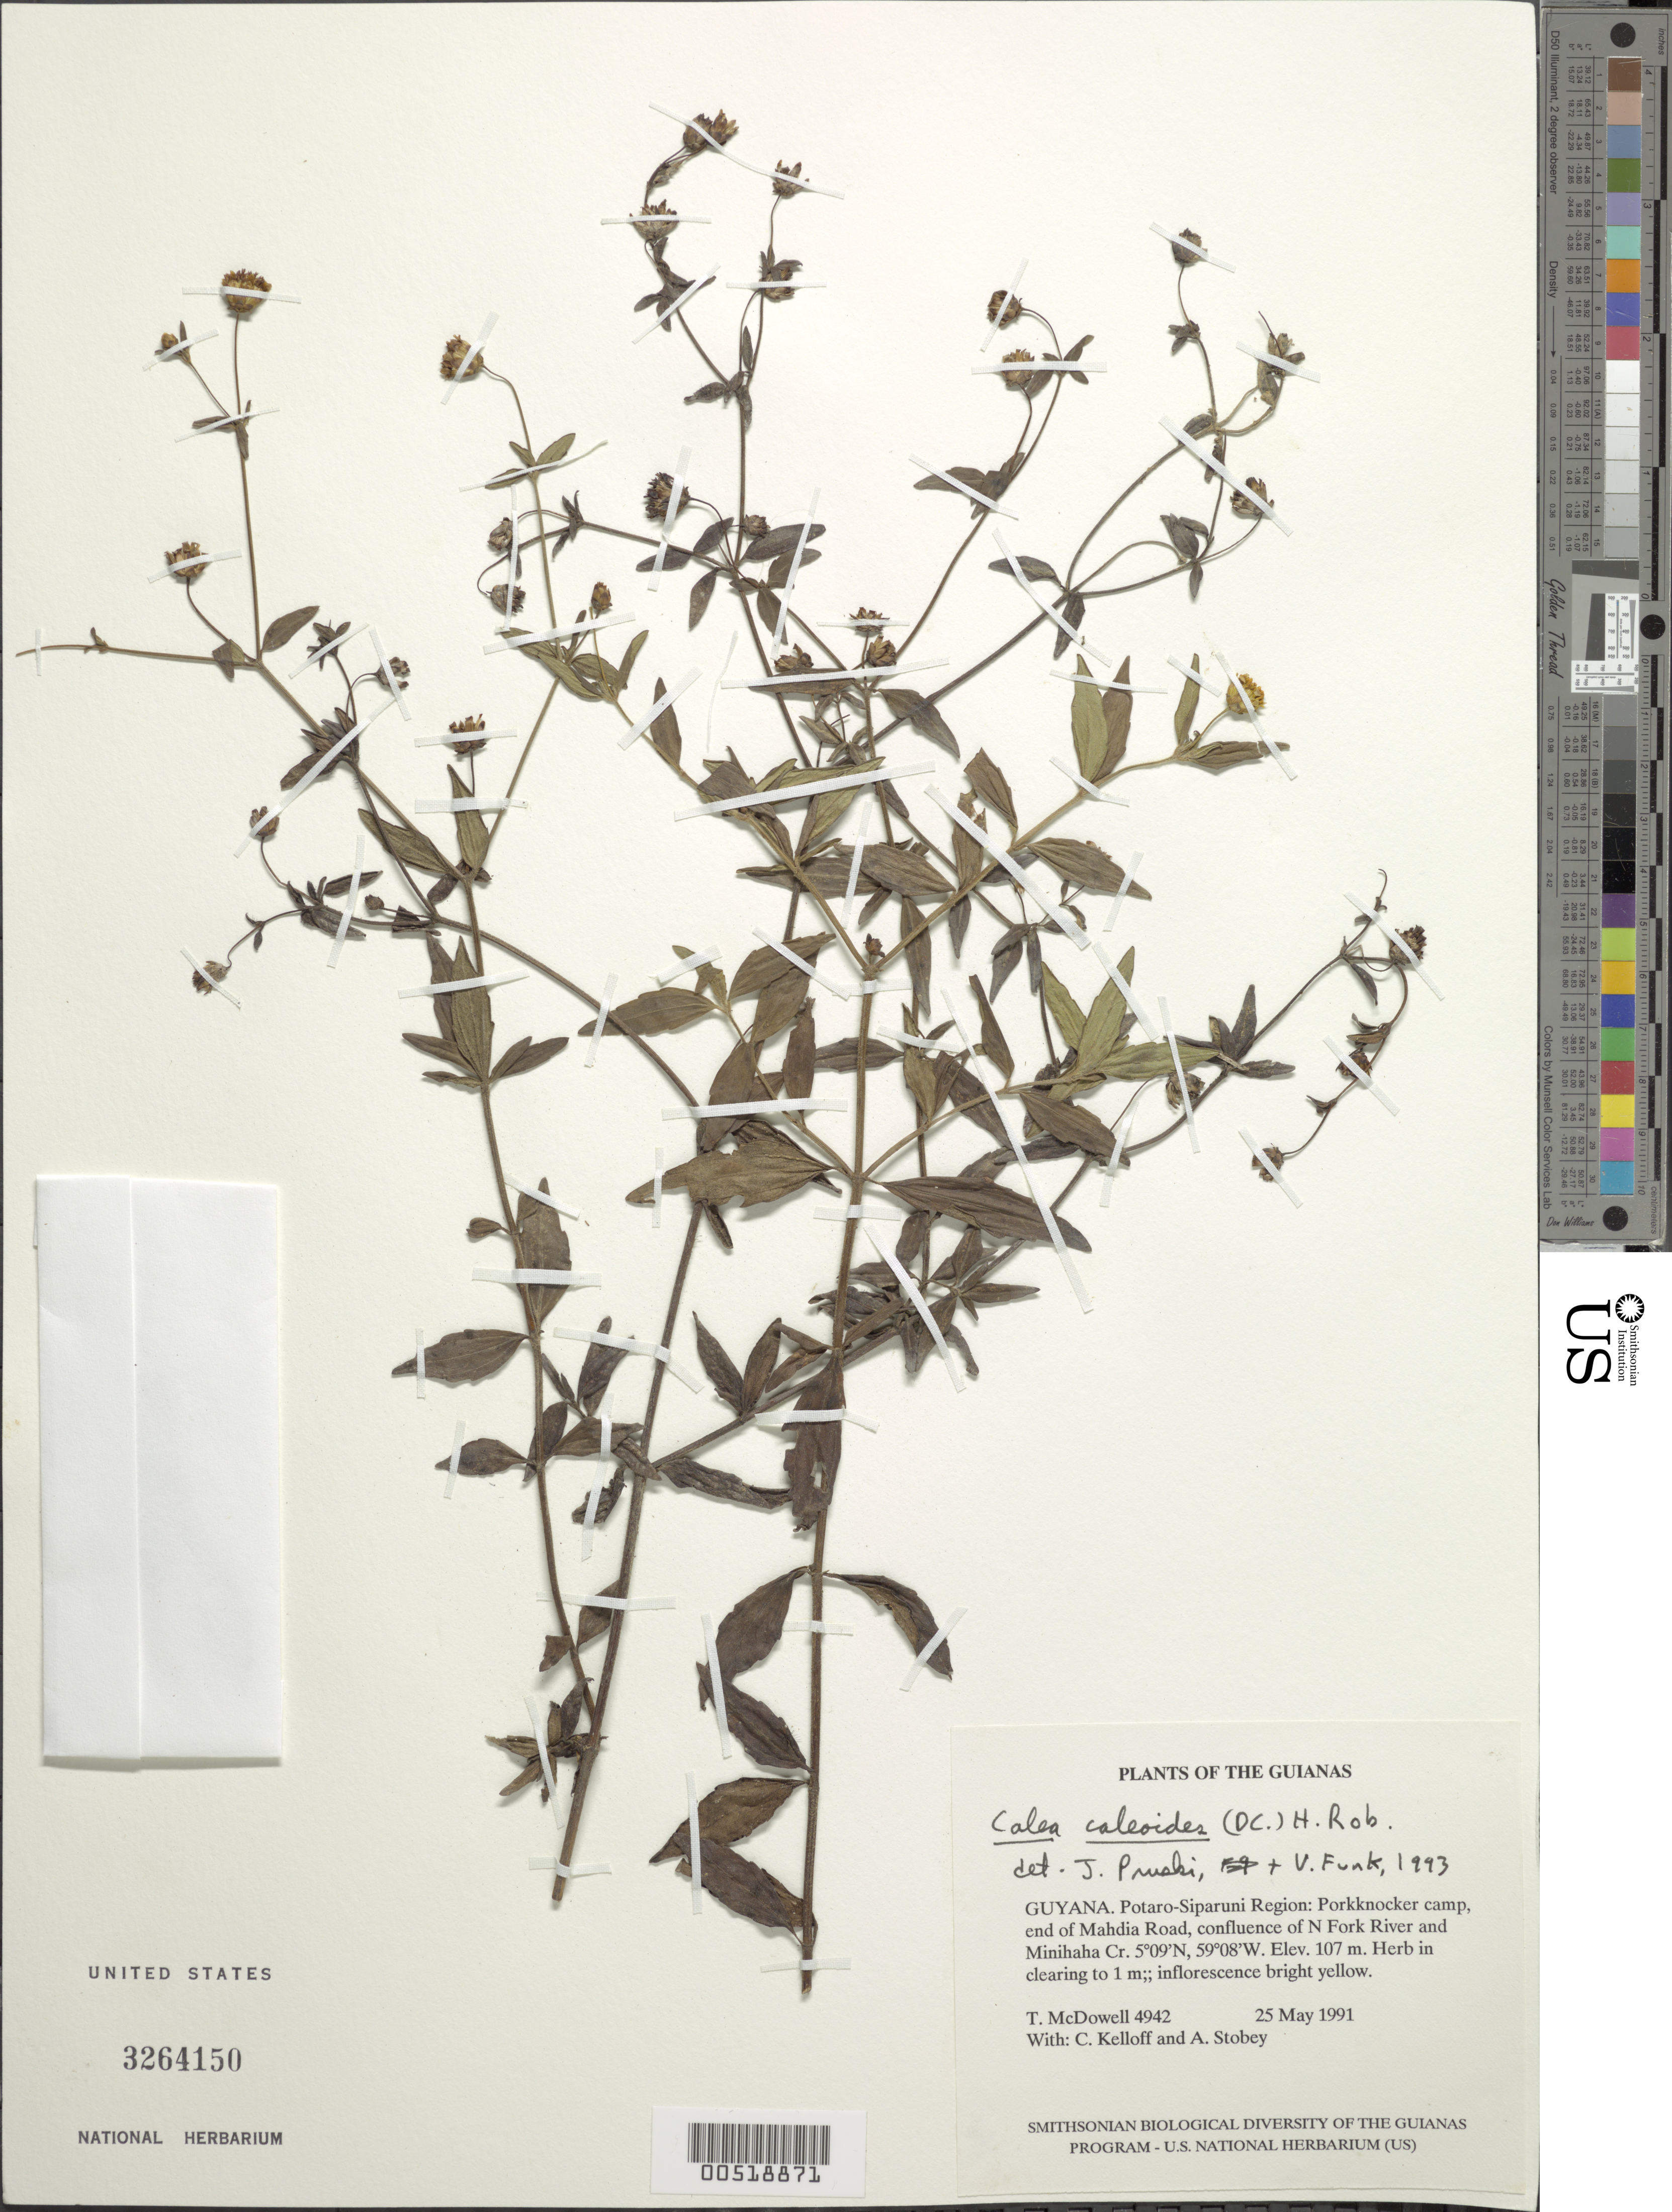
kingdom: Plantae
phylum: Tracheophyta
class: Magnoliopsida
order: Asterales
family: Asteraceae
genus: Calea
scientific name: Calea caleoides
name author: (DC.) H. Rob.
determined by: Pruski, J. F.; Funk, V. A.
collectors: T. McDowell, C. L. Kelloff & A. Stobey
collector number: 4942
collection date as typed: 25 May 1991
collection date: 1991-05-25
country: Guyana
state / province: Potaro-Siparuni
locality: Porkknocker camp, end of Mahdia Road, confluence of North Fork River and Minihaha Creek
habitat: Clearing around camp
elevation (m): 107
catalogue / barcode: US 3264150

◇ ◇ ◇ ◇

* _Directive_:
Please recast every line of the entries above as a JSON list of strings, one string per line, leaving out blank lines and the pictures.

* _Task result_:
[
  "kingdom: Plantae",
  "phylum: Tracheophyta",
  "class: Magnoliopsida",
  "order: Asterales",
  "family: Asteraceae",
  "genus: Calea",
  "scientific name: Calea caleoides",
  "name author: (DC.) H. Rob.",
  "determined by: Pruski, J. F.; Funk, V. A.",
  "collectors: T. McDowell, C. L. Kelloff & A. Stobey",
  "collector number: 4942",
  "collection date as typed: 25 May 1991",
  "collection date: 1991-05-25",
  "country: Guyana",
  "state / province: Potaro-Siparuni",
  "locality: Porkknocker camp, end of Mahdia Road, confluence of North Fork River and Minihaha Creek",
  "habitat: Clearing around camp",
  "elevation (m): 107",
  "catalogue / barcode: US 3264150"
]